When I was 7 I could ID and tell you the scientific name and at least the basic life and habits of 95% of reptiles and frogs within a 100km South, 50km West and 300km North..... age has nothing to do with what people do and do not know about keeping, breeding and interacting with lizards wild or captive. You can feed that Eulamprus all you want Ian that does not mean you know all about Australian reptiles.


----------



## dihsmaj (Oct 24, 2011)

GeckPhotographer said:


> When I was 7 I could ID and tell you the scientific name and at least the basic life and habits of 95% of reptiles and frogs within a 100km South, 50km West and 300km North..... age has nothing to do with what people do and do not know about keeping, breeding and interacting with lizards wild or captive. You can feed that Eulamprus all you want Ian that does not mean you know all about Australian reptiles.

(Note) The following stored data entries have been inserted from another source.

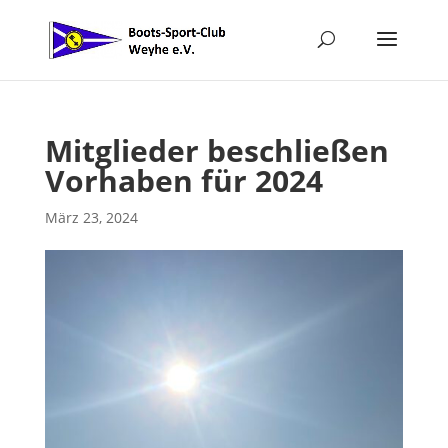
Mitglieder beschließen
Vorhaben für 2024
März 23, 2024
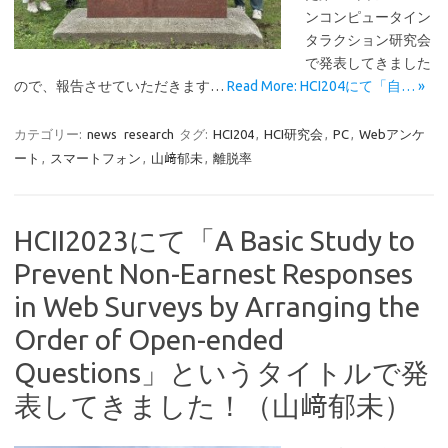
ンコンピュータイン
タラクション研究会
で発表してきました
ので、報告させていただきます…
Read More: HCI204にて「自… »
カテゴリー:
news
research
タグ:
HCI204
,
HCI研究会
,
PC
,
Webアンケ
ート
,
スマートフォン
,
山﨑郁未
,
離脱率
HCII2023にて「A Basic Study to
Prevent Non-Earnest Responses
in Web Surveys by Arranging the
Order of Open-ended
Questions」というタイトルで発
表してきました！（山﨑郁未）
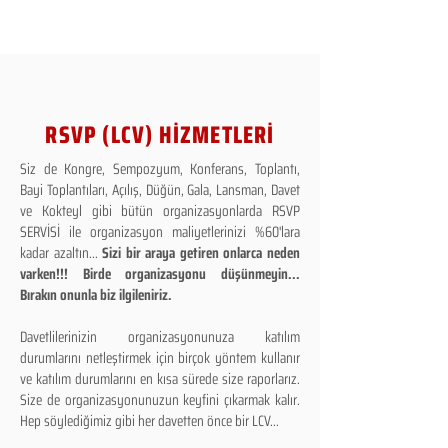
RSVP (LCV) HİZMETLERİ
Siz de Kongre, Sempozyum, Konferans, Toplantı,
Bayi Toplantıları, Açılış, Düğün, Gala, Lansman, Davet
ve Kokteyl gibi bütün organizasyonlarda RSVP
SERVİSİ ile organizasyon maliyetlerinizi %60'lara
kadar azaltın...
Sizi bir araya getiren onlarca neden
varken!!! Birde organizasyonu düşünmeyin...
Bırakın onunla biz ilgileniriz.
Davetlilerinizin organizasyonunuza katılım
durumlarını netleştirmek için birçok yöntem kullanır
ve katılım durumlarını en kısa sürede size raporlarız.
Size de organizasyonunuzun keyfini çıkarmak kalır.
Hep söylediğimiz gibi her davetten önce bir LCV...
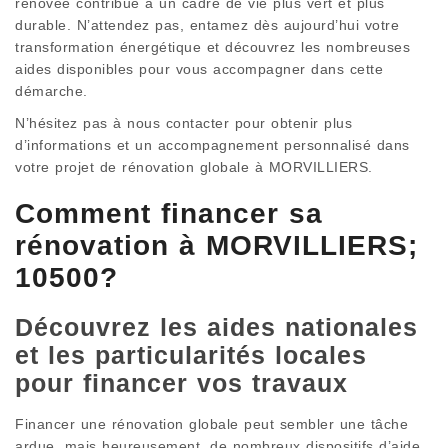
rénovée contribue à un cadre de vie plus vert et plus
durable. N’attendez pas, entamez dès aujourd’hui votre
transformation énergétique et découvrez les nombreuses
aides disponibles pour vous accompagner dans cette
démarche.
N’hésitez pas à nous contacter pour obtenir plus
d’informations et un accompagnement personnalisé dans
votre projet de rénovation globale à MORVILLIERS.
Comment financer sa
rénovation à MORVILLIERS;
10500?
Découvrez les aides nationales
et les particularités locales
pour financer vos travaux
Financer une rénovation globale peut sembler une tâche
ardue, mais heureusement, de nombreux dispositifs d’aide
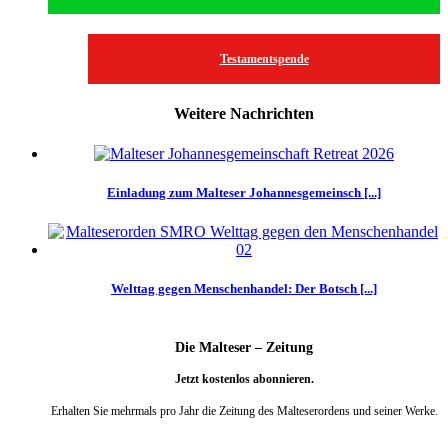
Testamentspende
Weitere Nachrichten
Einladung zum Malteser Johannesgemeinsch [...]
Welttag gegen Menschenhandel: Der Botsch [...]
Die Malteser – Zeitung
Jetzt kostenlos abonnieren.
Erhalten Sie mehrmals pro Jahr die Zeitung des Malteserordens und seiner Werke.
weiter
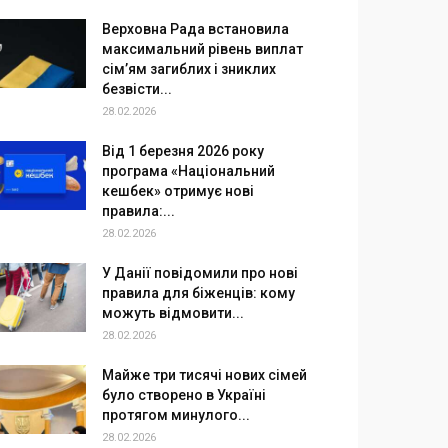
Верховна Рада встановила
максимальний рівень виплат
сім’ям загиблих і зниклих
безвісти...
28.02.2026
Від 1 березня 2026 року
програма «Національний
кешбек» отримує нові
правила:...
28.02.2026
У Данії повідомили про нові
правила для біженців: кому
можуть відмовити...
28.02.2026
Майже три тисячі нових сімей
було створено в Україні
протягом минулого...
28.02.2026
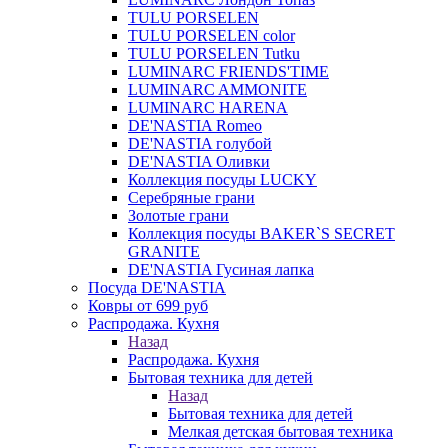
TULU PORSELEN
TULU PORSELEN color
TULU PORSELEN Tutku
LUMINARC FRIENDS'TIME
LUMINARC AMMONITE
LUMINARC HARENA
DE'NASTIA Romeo
DE'NASTIA голубой
DE'NASTIA Оливки
Коллекция посуды LUCKY
Серебряные грани
Золотые грани
Коллекция посуды BAKER`S SECRET
GRANITE
DE'NASTIA Гусиная лапка
Посуда DE'NASTIA
Ковры от 699 руб
Распродажа. Кухня
Назад
Распродажа. Кухня
Бытовая техника для детей
Назад
Бытовая техника для детей
Мелкая детская бытовая техника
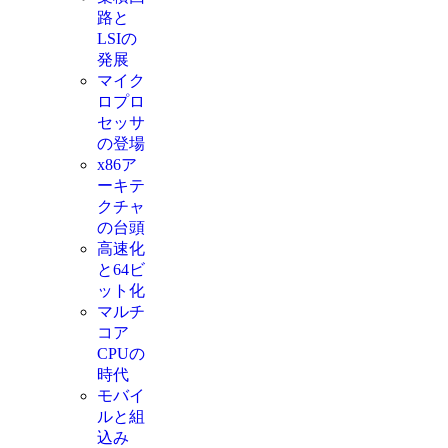
路と
LSIの
発展
マイク
ロプロ
セッサ
の登場
x86ア
ーキテ
クチャ
の台頭
高速化
と64ビ
ット化
マルチ
コア
CPUの
時代
モバイ
ルと組
込み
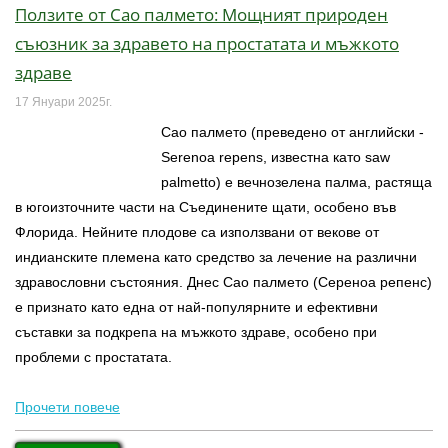
Ползите от Сао палмето: Мощният природен
съюзник за здравето на простатата и мъжкото
здраве
17 Януари 2025г.
Сао палмето (преведено от английски -
Serenoa repens, известна като saw
palmetto) е вечнозелена палма, растяща
в югоизточните части на Съединените щати, особено във
Флорида. Нейните плодове са използвани от векове от
индианските племена като средство за лечение на различни
здравословни състояния. Днес Сао палмето (Сереноа репенс)
е признато като една от най-популярните и ефективни
съставки за подкрепа на мъжкото здраве, особено при
проблеми с простатата.
Прочети повече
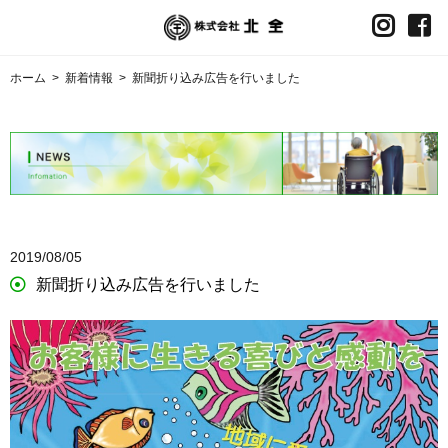
ホーム
>
新着情報
>
新聞折り込み広告を行いました
2019/08/05
新聞折り込み広告を行いました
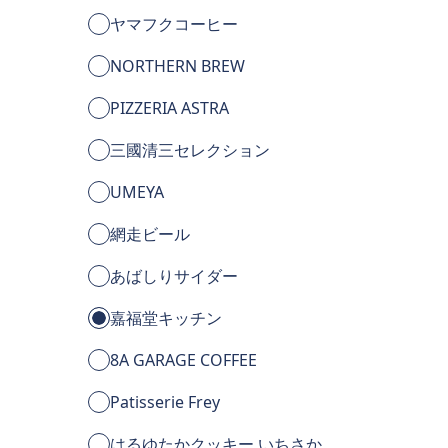
ヤマフクコーヒー
NORTHERN BREW
PIZZERIA ASTRA
三國清三セレクション
UMEYA
網走ビール
あばしりサイダー
嘉福堂キッチン
8A GARAGE COFFEE
Patisserie Frey
はるゆたかクッキー いちさか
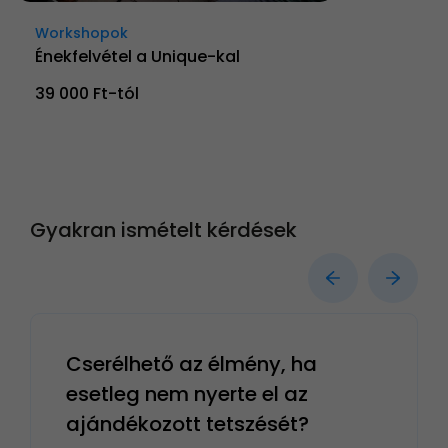
Workshopok
Énekfelvétel a Unique-kal
39 000 Ft-tól
Gyakran ismételt kérdések
Cserélhető az élmény, ha
esetleg nem nyerte el az
ajándékozott tetszését?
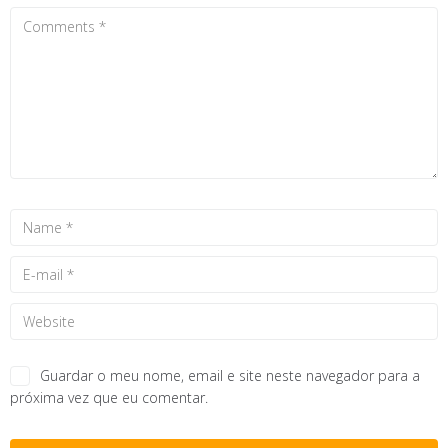
Guardar o meu nome, email e site neste navegador para a
próxima vez que eu comentar.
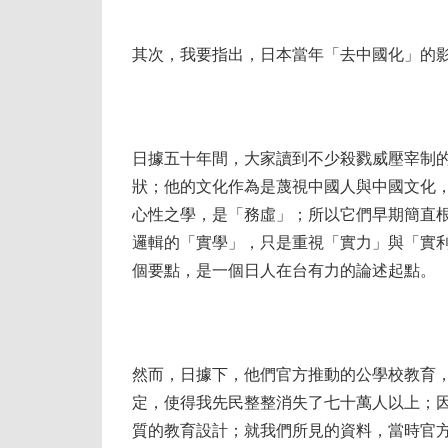
其次，我要指出，日本當年「去中國化」的
日據五十年間，大家讀到不少殺戮威壓宰制
狀；他的文化作為是蔑視中國人與中國文化
心性之學，是「務虛」；所以它們早期簡直
邏輯的「實學」，只是重視「實力」與「實
個要點，是一個日人在台有力的論述起點。
然而，日據下，他們官方推動的公學校教育
定，使得我先民整整消失了七十萬人以上；
質的教育設計；就我們所見的資料，當時官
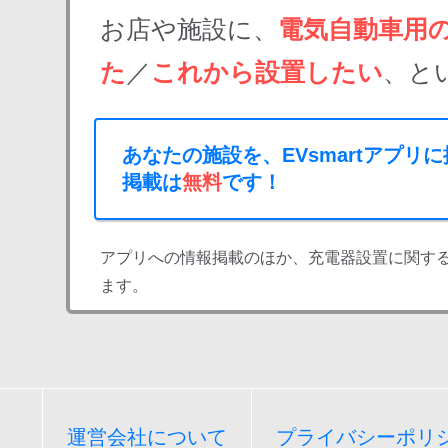
お店や施設に、
電気自動車用
た
／
これから設置したい
、と
あなたの施設を、EVsmartアプリ
掲載は
無料
です！
アプリへの情報掲載のほか、充電器設置に関す
ます。
運営会社について
プライバシーポリ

11 years ago you knew more than I do now


----------



## GeckPhotographer (Oct 24, 2011)

> 11 years ago you knew more than I do now



11 years ago I thought I knew more than I know now...


----------



## mad_at_arms (Oct 24, 2011)

Lets not forget ianinoz patted a EWD last week, 
you can learn a great deal about the specifics of captive husbandry by handling wild animals.


----------



## dihsmaj (Oct 24, 2011)

mad_at_arms said:


> Lets not forget ianinoz patted a EWD last week,
> you can learn a great deal about the specifics of captive husbandry by handling wild animals.


I wonder where he went?


----------



## Justdragons (Oct 25, 2011)

:shock: ummm.... wow. i didnt see that coming lol


----------